The United States locks up over 2 million people each year, with another 7+ million under criminal justice supervision (parole or probation). Most of those involved in the criminal justice system have been convicted of non-violent offenses– many for drug charges. Sentences are exceedingly long, yet about half of the people locked up will return to their communities within 3 years. The philosophy of locking people up and throwing away the key clearly has not worked. In spite of all the tough-on-crime rhetoric, most people that have been locked up will come home. This all comes at a cost to local and state budgets, taking essential dollars from health care, low-income housing, education, and other hallmarks of a civilized society. With the Criminal Offender Record Information (CORI) system in place as it is, those returning home from jail find it near impossible to acquire legal employment and are often forced back into the same illegal activities that led to incarceration in the first place.

“While there are many factors that contribute to whether someone returning to society is going to make it or not, employment is critical,” states Holly Richardson, from Out Now and SHaRC. “If we want to keep our streets safer we need to pay as much attention to what keeps pushing people through the revolving jail door as we do to what happens when they get out. Having gainful employment is one area that can stop the revolving prison door.” “Employed people are less likely to commit crimes and return to prison,” says Iris Wallace, Arise for Social Justice/SHaRC. “Employers in all of our communities should see the benefits in hiring people with criminal records. We often are coming right out of jail and WANT to keep our lives on track. We are ready and willing to work hard so we can prove to ourselves and our families that we have changed. All of these things will make us good workers. Just give us a chance and you’ll see,” says Wallace. Kimberly Milberg, SHaRC member, states, “A criminal record really becomes punishment forever. Every one of the women interviewed for my thesis research identified feeling that their criminal record had negatively impacted their ability to get employment. Without access to legal, living-wage employment, individuals with criminal records are often forced back into illegal employment in order to simply feed themselves and their families and to put a roof over their heads.”
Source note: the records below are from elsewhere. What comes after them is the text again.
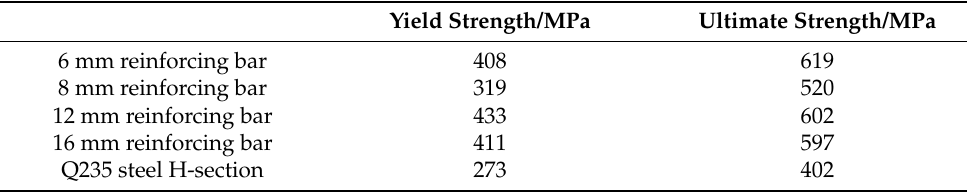
Table 2. Measured strength of reinforcing bar and steel plate. Yield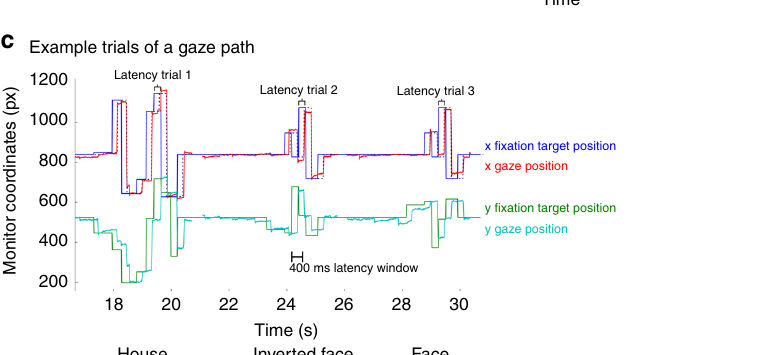
Fig. 1 Experimental design and fi xation patterns in Experiments 1 and 2. a An example picture for Face, inverted Face (shown as contour here for privacy protection) and a cartoon example of House stimuli (gray-scale pictures were used in the actual experiment; upper panel) and their corresponding fi xation patterns which were used for the Fixation Pattern task in Experiment 1 (middle panel) and Experiment 2 (lower panel). The fi xation patterns were collected from two subjects (indicated by blue and green, respectively) and pooled over all trials. For Experiment 2, the fi xation patterns for houses shown here were normalized to have the same level of spatial dispersion as the fi xation patterns for faces (see methods for details). b In the Fixation Pattern task the subjects were instructed always to fi xate the fi xation dot and to indicate at the end of the trial whether they had detected a target. c Visualization of the correspondence evaluation between fi xation dot position and gaze position of the subject by maximizing the cross-correlation. The position ( x , y coordinates, indicated by blue and green, respectively) of the fi xation dot and the actual eye position ( x , y coordinates, indicated by red and turquoise, respectively) of three consecutive trials collected from one subject are shown as a function of time. The x- axis indicates the time (in seconds) relative to the onset of the fi rst trial. The correspondence was measured by calculating the cross-correlation between the time series of the fi xation-dot position and the time series of the actual eye position. Note, the data here is only shown as an example to visualize the two time Pictures of faces and houses typically lead to increased activation than face patterns, with inverted face patterns in activation in the FFA, respectively, PPA 3,4 . Would this also be between. Similarly, the early visual areas (V1 – V4) showed the case for face and house-speci fi c gaze tracks? A repeated stronger activation for house fi xation patterns (Fig. 3a, right; measures ANOVA on BOLD-signal changes with the factors ROI see Supplementary Notes for a full ANOVA). The strong (PPA, FFA, FEF, SPL) and fi xation pattern (Face, inverted Face activation by house fi xation sequences — mirrored by the and House) revealed a signi fi cant main effect of fi xation pattern analogous tendencies in the FEF and SPL — may have been due (F(2,40) = 3.72, p = 0.033). House patterns led to stronger to low-level differences in saccade amplitude that were higher in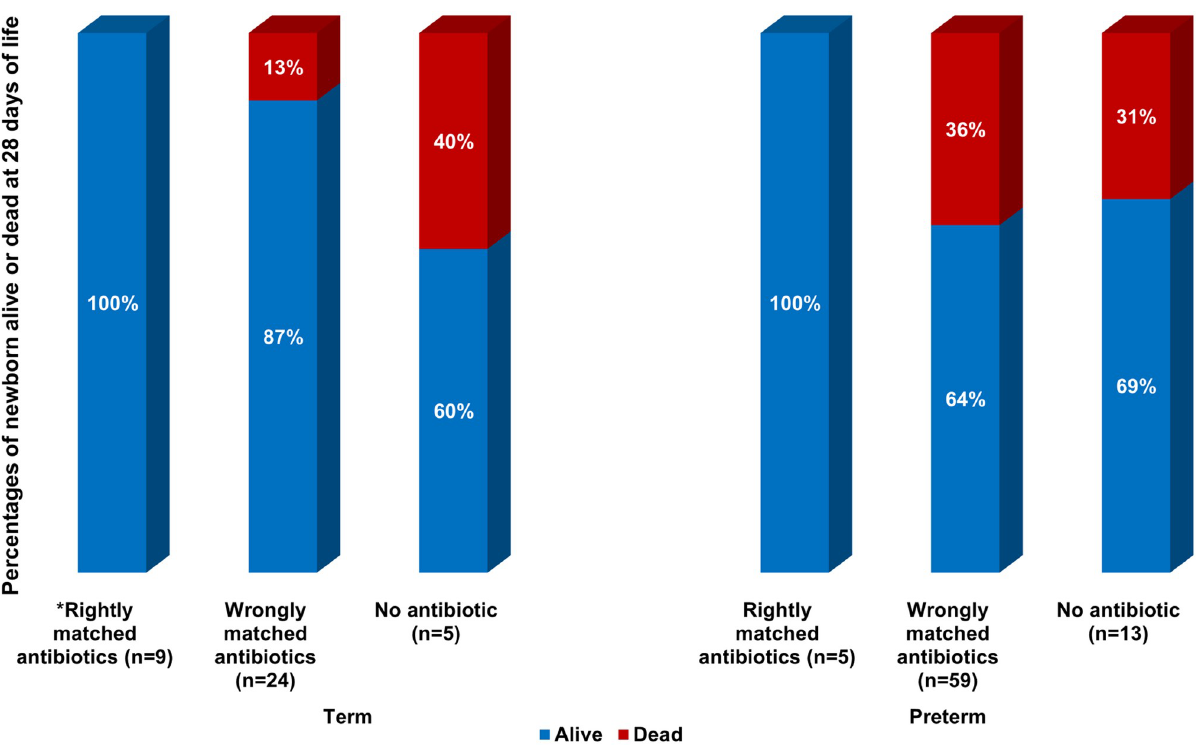
Fig 10. Newborn mortality at 28 days among term and preterm newborns by antibiotic choice (rightly matched, wrongly matched, no antibiotics). There were no deaths at 28 days among newborns who received antibiotics that were effective against their infections. Among newborns who received antibiotics to which their infections were resistant, the mortality rate was 36% (n = 21/58) among preterm newborns and 13% (3/24) among term newborns. � Rightly matched antibiotics represent antibiotic combinations for which the phenotypes of identified gram-negative isolates were susceptible. Wrongly matched antibiotics represent antibiotic combinations for which the phenotypes of identified gram-negative isolates were resistant. No antibiotic refers to no evidence or documentation that any antibiotics were received.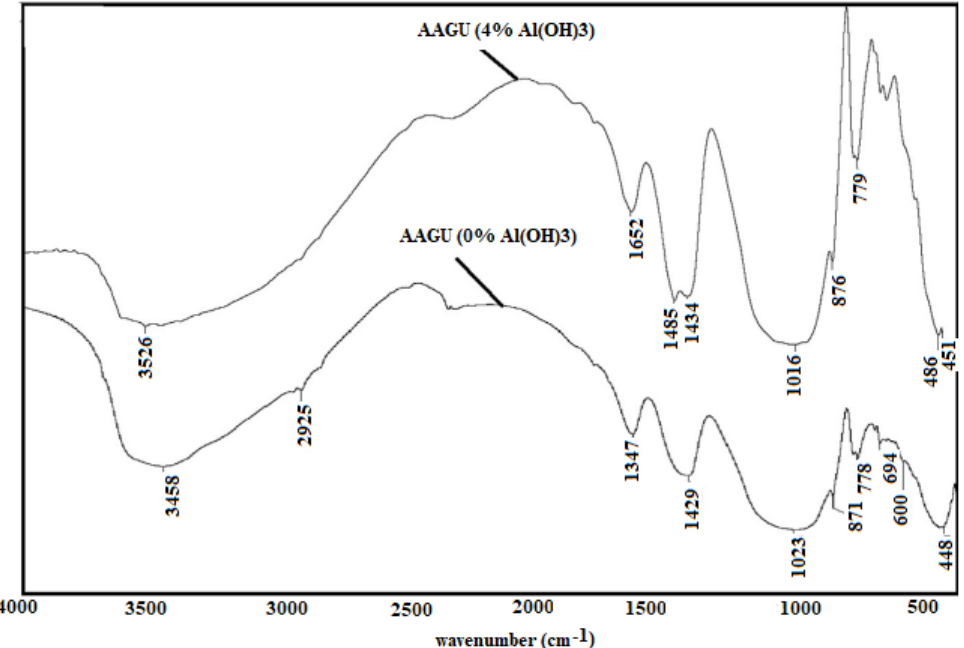
Figure 9. The effect of Al on Si-O-T band asymmetric stretching in an alkaline binder (From Elsevier Ref. [30] and used with permission).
“Positive jobs creation is what SHaRC is calling for,” says Andrea Hornbein, Community Church of Boston and SHaRC member. It has been argued that the new jail in Chicopee will create jobs and will be good for the local economy. But that’s a myth. All jobs created in the punishment industry are negative jobs. For example, being a guard inside the jail may pay well and offer benefits—which are hard to get these days—but it has been well documented that guarding people who are locked in cages leads to high rates of alcoholism and domestic violence at home. There are currently 2 Jobs Creation bills before the legislature, House Bill 3763 and Senate Bill 257 that promote quality, positive jobs within the Commonwealth,” Hornbein adds.

With jail construction underway, organizers from across the state, many of whom have resisted a new women’s jail for more almost four years, have joined together to build the imaginative George Atwater Job Skills Center, named for the man who, in 1902, willed the land at 701 Center Street to the inhabitants of Chicopee and neighboring Springfield to be used as open space. Demonstrators will come dressed in construction gear to portray fictitious de-construction and re- construction workers: de-constructing the jail, and re-constructing it into a job training center.

As declared each month, “It’s not too late for the powers that be to change their minds. This structure could be re- purposed right now! It could be a job skills center. It could be a community center…anything but a jail,” says Out Now organizer, Holly Richardson.